-- WHAT YOU ARE ASKED TO DO --
From the first record to the last, write out each one exactly.

-- RECORD EXCERPTS --
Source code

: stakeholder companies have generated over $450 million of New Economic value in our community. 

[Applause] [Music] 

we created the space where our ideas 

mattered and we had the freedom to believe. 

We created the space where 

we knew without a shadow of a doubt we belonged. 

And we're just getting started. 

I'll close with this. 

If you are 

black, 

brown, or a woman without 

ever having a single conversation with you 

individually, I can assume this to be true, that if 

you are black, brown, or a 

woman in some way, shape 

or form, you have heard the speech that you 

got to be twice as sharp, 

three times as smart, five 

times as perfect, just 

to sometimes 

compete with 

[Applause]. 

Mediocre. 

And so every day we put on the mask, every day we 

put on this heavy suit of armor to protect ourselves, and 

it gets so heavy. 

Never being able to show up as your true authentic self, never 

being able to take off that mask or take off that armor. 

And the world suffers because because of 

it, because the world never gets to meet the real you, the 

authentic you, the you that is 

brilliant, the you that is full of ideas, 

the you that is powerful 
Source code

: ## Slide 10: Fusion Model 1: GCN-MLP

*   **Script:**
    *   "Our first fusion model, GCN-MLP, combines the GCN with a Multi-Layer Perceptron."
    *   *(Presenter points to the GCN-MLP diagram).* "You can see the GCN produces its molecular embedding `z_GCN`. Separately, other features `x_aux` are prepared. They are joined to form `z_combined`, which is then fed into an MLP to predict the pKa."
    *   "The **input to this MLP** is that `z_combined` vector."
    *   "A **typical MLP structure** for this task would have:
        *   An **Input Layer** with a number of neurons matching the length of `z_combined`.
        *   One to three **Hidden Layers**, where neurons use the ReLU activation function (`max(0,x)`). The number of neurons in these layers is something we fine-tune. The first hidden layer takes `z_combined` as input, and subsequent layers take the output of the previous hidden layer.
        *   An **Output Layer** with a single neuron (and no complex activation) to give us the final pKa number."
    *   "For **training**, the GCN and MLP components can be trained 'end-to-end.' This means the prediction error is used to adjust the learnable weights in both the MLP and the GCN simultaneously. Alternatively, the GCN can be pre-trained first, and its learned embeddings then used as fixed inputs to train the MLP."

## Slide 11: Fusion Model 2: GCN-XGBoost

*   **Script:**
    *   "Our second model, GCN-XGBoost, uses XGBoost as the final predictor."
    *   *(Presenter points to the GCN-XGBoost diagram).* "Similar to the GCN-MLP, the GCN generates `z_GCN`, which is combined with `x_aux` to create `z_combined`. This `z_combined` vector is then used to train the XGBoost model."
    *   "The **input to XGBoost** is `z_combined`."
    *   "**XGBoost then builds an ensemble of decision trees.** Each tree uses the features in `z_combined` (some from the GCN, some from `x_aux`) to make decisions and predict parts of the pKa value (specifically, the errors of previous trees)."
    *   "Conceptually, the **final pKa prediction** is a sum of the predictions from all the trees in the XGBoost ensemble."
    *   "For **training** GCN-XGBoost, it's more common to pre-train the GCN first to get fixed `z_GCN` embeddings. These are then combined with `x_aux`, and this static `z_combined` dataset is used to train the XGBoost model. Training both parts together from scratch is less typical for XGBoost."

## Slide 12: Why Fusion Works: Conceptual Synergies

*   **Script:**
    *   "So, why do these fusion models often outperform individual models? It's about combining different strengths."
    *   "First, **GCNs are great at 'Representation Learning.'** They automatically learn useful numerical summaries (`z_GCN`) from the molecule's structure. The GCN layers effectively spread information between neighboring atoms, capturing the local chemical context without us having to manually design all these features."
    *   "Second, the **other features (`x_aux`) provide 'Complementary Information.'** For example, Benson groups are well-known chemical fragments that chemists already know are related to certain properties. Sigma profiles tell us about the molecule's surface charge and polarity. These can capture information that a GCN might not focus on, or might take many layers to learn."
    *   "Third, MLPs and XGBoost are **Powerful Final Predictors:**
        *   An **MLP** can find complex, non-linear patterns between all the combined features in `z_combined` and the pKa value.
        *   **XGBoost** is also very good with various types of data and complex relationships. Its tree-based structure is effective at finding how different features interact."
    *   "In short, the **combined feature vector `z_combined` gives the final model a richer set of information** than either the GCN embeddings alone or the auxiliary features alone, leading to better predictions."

-- RESPONSE TO THIS TASK --
Source code

: stakeholder companies have generated over $450 million of New Economic value in our community. 

[Applause] [Music] 

we created the space where our ideas 

mattered and we had the freedom to believe. 

We created the space where 

we knew without a shadow of a doubt we belonged. 

And we're just getting started. 

I'll close with this. 

If you are 

black, 

brown, or a woman without 

ever having a single conversation with you 

individually, I can assume this to be true, that if 

you are black, brown, or a 

woman in some way, shape 

or form, you have heard the speech that you 

got to be twice as sharp, 

three times as smart, five 

times as perfect, just 

to sometimes 

compete with 

[Applause]. 

Mediocre. 

And so every day we put on the mask, every day we 

put on this heavy suit of armor to protect ourselves, and 

it gets so heavy. 

Never being able to show up as your true authentic self, never 

being able to take off that mask or take off that armor. 

And the world suffers because because of 

it, because the world never gets to meet the real you, the 

authentic you, the you that is 

brilliant, the you that is full of ideas, 

the you that is powerful 
Source code

: ## Slide 10: Fusion Model 1: GCN-MLP

*   **Script:**
    *   "Our first fusion model, GCN-MLP, combines the GCN with a Multi-Layer Perceptron."
    *   *(Presenter points to the GCN-MLP diagram).* "You can see the GCN produces its molecular embedding `z_GCN`. Separately, other features `x_aux` are prepared. They are joined to form `z_combined`, which is then fed into an MLP to predict the pKa."
    *   "The **input to this MLP** is that `z_combined` vector."
    *   "A **typical MLP structure** for this task would have:
        *   An **Input Layer** with a number of neurons matching the length of `z_combined`.
        *   One to three **Hidden Layers**, where neurons use the ReLU activation function (`max(0,x)`). The number of neurons in these layers is something we fine-tune. The first hidden layer takes `z_combined` as input, and subsequent layers take the output of the previous hidden layer.
        *   An **Output Layer** with a single neuron (and no complex activation) to give us the final pKa number."
    *   "For **training**, the GCN and MLP components can be trained 'end-to-end.' This means the prediction error is used to adjust the learnable weights in both the MLP and the GCN simultaneously. Alternatively, the GCN can be pre-trained first, and its learned embeddings then used as fixed inputs to train the MLP."

## Slide 11: Fusion Model 2: GCN-XGBoost

*   **Script:**
    *   "Our second model, GCN-XGBoost, uses XGBoost as the final predictor."
    *   *(Presenter points to the GCN-XGBoost diagram).* "Similar to the GCN-MLP, the GCN generates `z_GCN`, which is combined with `x_aux` to create `z_combined`. This `z_combined` vector is then used to train the XGBoost model."
    *   "The **input to XGBoost** is `z_combined`."
    *   "**XGBoost then builds an ensemble of decision trees.** Each tree uses the features in `z_combined` (some from the GCN, some from `x_aux`) to make decisions and predict parts of the pKa value (specifically, the errors of previous trees)."
    *   "Conceptually, the **final pKa prediction** is a sum of the predictions from all the trees in the XGBoost ensemble."
    *   "For **training** GCN-XGBoost, it's more common to pre-train the GCN first to get fixed `z_GCN` embeddings. These are then combined with `x_aux`, and this static `z_combined` dataset is used to train the XGBoost model. Training both parts together from scratch is less typical for XGBoost."

## Slide 12: Why Fusion Works: Conceptual Synergies

*   **Script:**
    *   "So, why do these fusion models often outperform individual models? It's about combining different strengths."
    *   "First, **GCNs are great at 'Representation Learning.'** They automatically learn useful numerical summaries (`z_GCN`) from the molecule's structure. The GCN layers effectively spread information between neighboring atoms, capturing the local chemical context without us having to manually design all these features."
    *   "Second, the **other features (`x_aux`) provide 'Complementary Information.'** For example, Benson groups are well-known chemical fragments that chemists already know are related to certain properties. Sigma profiles tell us about the molecule's surface charge and polarity. These can capture information that a GCN might not focus on, or might take many layers to learn."
    *   "Third, MLPs and XGBoost are **Powerful Final Predictors:**
        *   An **MLP** can find complex, non-linear patterns between all the combined features in `z_combined` and the pKa value.
        *   **XGBoost** is also very good with various types of data and complex relationships. Its tree-based structure is effective at finding how different features interact."
    *   "In short, the **combined feature vector `z_combined` gives the final model a richer set of information** than either the GCN embeddings alone or the auxiliary features alone, leading to better predictions."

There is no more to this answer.